• [What needs to be done] If a line in the data below holds the word "nose", copy it.

(Excerpts from a dataset)

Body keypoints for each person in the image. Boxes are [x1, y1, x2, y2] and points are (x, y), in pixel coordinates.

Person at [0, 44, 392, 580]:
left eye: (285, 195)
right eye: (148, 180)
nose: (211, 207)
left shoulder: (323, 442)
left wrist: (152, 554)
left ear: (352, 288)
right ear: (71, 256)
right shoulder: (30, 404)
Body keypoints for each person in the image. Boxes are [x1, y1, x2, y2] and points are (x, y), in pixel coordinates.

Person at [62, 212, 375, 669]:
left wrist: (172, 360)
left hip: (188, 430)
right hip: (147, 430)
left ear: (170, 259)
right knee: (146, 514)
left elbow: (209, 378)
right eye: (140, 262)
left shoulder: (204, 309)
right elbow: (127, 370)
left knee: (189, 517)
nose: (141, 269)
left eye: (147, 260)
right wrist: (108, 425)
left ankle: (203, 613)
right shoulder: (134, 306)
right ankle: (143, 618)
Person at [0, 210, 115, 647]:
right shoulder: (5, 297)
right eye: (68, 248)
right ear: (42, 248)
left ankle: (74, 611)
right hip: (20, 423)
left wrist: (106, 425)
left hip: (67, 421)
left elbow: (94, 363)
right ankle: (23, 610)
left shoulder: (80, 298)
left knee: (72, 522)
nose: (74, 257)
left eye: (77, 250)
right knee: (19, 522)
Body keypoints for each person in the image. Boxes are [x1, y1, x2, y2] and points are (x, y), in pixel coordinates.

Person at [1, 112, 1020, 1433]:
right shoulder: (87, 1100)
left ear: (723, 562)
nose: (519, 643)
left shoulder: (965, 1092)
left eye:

==

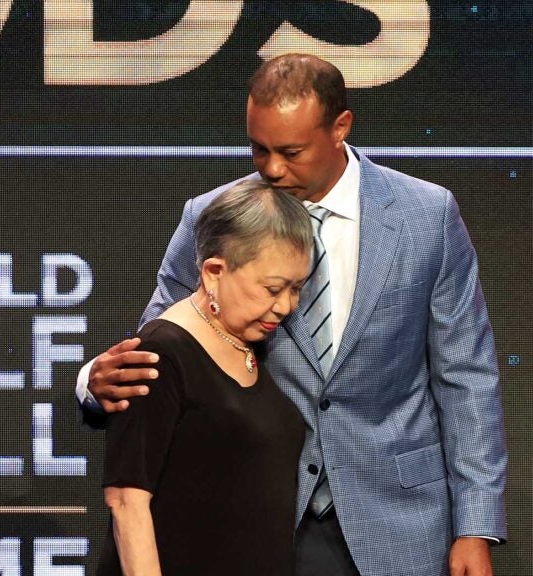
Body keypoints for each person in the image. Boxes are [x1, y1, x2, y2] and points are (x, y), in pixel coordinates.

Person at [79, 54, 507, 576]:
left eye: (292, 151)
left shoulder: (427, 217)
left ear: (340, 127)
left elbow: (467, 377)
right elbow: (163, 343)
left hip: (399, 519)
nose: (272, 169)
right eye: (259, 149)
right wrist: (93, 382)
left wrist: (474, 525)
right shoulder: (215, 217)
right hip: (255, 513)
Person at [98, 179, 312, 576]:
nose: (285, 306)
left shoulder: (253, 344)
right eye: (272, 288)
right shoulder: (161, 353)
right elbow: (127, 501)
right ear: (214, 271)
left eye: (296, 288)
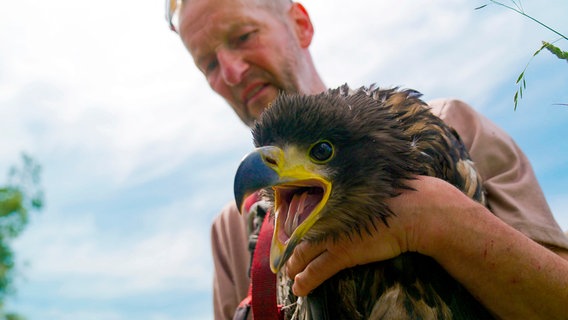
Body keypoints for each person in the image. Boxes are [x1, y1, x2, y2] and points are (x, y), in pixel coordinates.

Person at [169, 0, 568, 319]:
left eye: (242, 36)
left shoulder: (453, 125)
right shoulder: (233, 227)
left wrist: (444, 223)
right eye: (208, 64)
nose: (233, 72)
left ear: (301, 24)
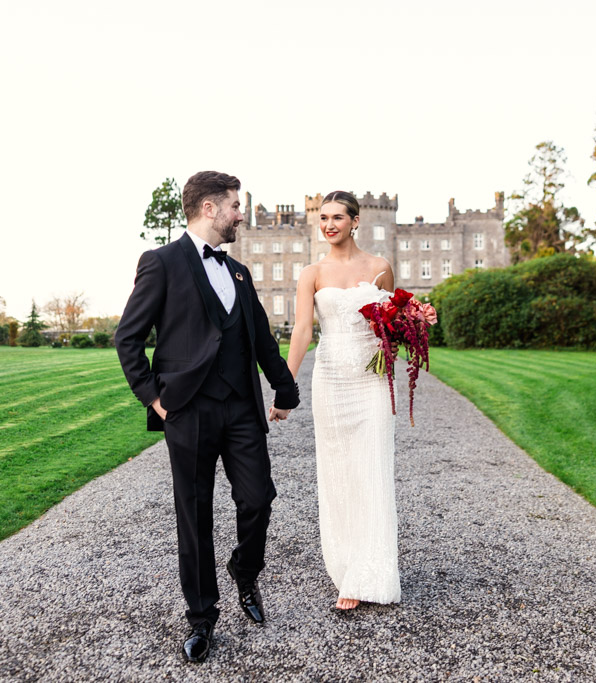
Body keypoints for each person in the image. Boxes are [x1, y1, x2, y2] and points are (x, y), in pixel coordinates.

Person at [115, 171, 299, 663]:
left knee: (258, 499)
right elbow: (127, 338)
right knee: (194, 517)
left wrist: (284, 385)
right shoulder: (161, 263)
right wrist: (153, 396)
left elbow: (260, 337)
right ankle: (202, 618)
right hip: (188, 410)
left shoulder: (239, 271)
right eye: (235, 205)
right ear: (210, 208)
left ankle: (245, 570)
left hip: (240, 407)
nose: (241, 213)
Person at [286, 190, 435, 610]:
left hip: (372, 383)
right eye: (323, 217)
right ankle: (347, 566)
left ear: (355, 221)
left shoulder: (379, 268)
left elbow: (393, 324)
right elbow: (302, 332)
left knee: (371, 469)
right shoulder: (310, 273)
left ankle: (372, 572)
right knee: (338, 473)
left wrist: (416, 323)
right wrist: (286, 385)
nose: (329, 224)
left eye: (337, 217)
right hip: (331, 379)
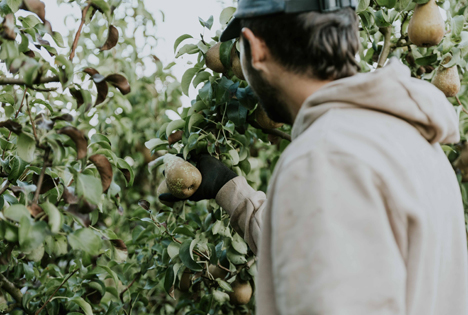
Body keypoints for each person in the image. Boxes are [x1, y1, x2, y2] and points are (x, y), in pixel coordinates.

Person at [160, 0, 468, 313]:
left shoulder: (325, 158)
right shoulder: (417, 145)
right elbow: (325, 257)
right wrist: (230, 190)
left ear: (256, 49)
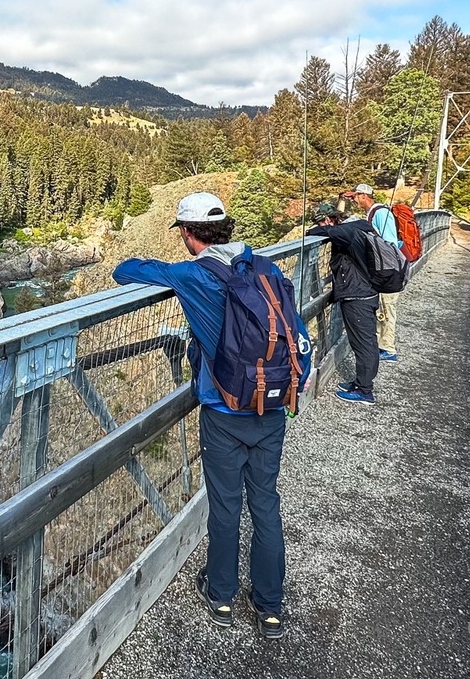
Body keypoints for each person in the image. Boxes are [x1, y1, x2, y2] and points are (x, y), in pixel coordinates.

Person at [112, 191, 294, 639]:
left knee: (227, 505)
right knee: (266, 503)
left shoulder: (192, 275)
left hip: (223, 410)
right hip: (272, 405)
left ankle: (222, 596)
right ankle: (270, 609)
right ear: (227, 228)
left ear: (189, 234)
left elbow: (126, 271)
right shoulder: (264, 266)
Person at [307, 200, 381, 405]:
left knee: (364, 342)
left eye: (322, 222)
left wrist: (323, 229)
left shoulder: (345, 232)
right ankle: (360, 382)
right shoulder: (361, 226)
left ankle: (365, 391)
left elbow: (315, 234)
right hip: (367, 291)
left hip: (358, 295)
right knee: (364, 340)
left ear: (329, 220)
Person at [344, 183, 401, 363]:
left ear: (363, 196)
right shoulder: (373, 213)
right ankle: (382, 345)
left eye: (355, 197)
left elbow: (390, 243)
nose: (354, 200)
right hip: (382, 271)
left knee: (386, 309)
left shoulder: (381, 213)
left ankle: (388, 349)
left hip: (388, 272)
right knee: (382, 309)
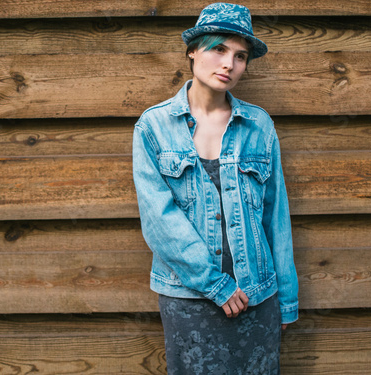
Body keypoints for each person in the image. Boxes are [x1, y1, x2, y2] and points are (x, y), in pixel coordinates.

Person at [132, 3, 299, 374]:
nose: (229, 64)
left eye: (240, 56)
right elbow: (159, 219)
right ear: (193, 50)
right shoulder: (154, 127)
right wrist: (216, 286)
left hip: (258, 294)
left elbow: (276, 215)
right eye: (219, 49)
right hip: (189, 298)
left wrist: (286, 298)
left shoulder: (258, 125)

• [Written response]
nose: (211, 207)
nose: (141, 269)
nose: (74, 257)
nose: (519, 643)
nose: (272, 169)
nose: (285, 306)
nose: (233, 72)
nose: (241, 213)
nose: (329, 224)
nose: (354, 200)
nose: (229, 64)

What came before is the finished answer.